** INFORMATION GIVEN follows **

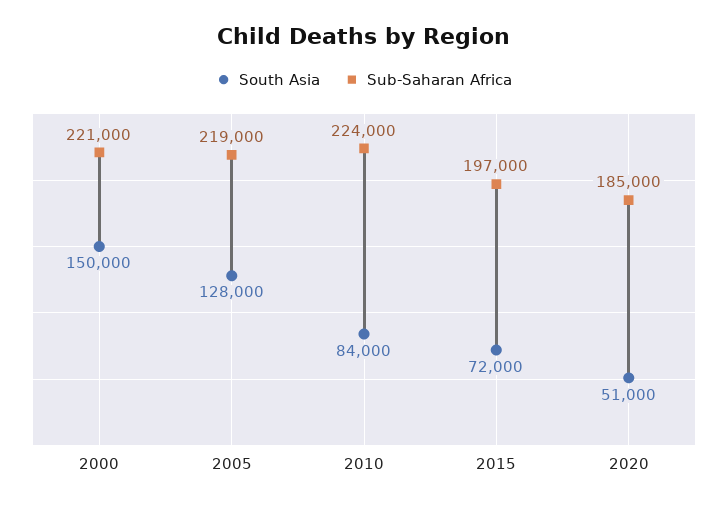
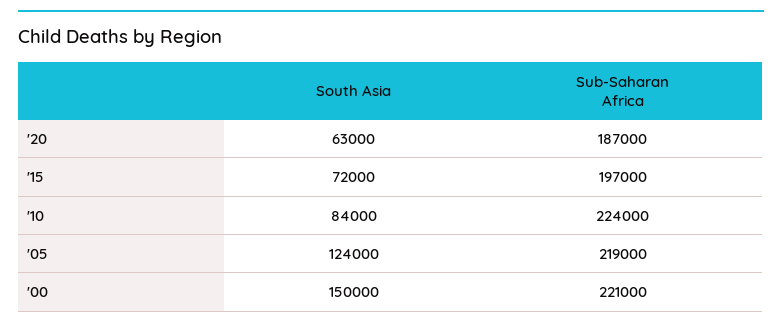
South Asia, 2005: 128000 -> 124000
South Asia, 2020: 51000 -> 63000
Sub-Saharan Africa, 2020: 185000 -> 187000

** End of INFORMATION GIVEN **
** INFORMATION GIVEN follows **

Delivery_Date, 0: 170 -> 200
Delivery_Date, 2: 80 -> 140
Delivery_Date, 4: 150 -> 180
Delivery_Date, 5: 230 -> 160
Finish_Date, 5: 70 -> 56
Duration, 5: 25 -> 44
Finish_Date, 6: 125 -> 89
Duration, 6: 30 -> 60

** End of INFORMATION GIVEN **

- _PROBLEM TO WORK ON_: Gather each line of the listing containing the word "South" and show it.

- _TASK RESULT_:
South Asia, 2005: 128000 -> 124000
South Asia, 2020: 51000 -> 63000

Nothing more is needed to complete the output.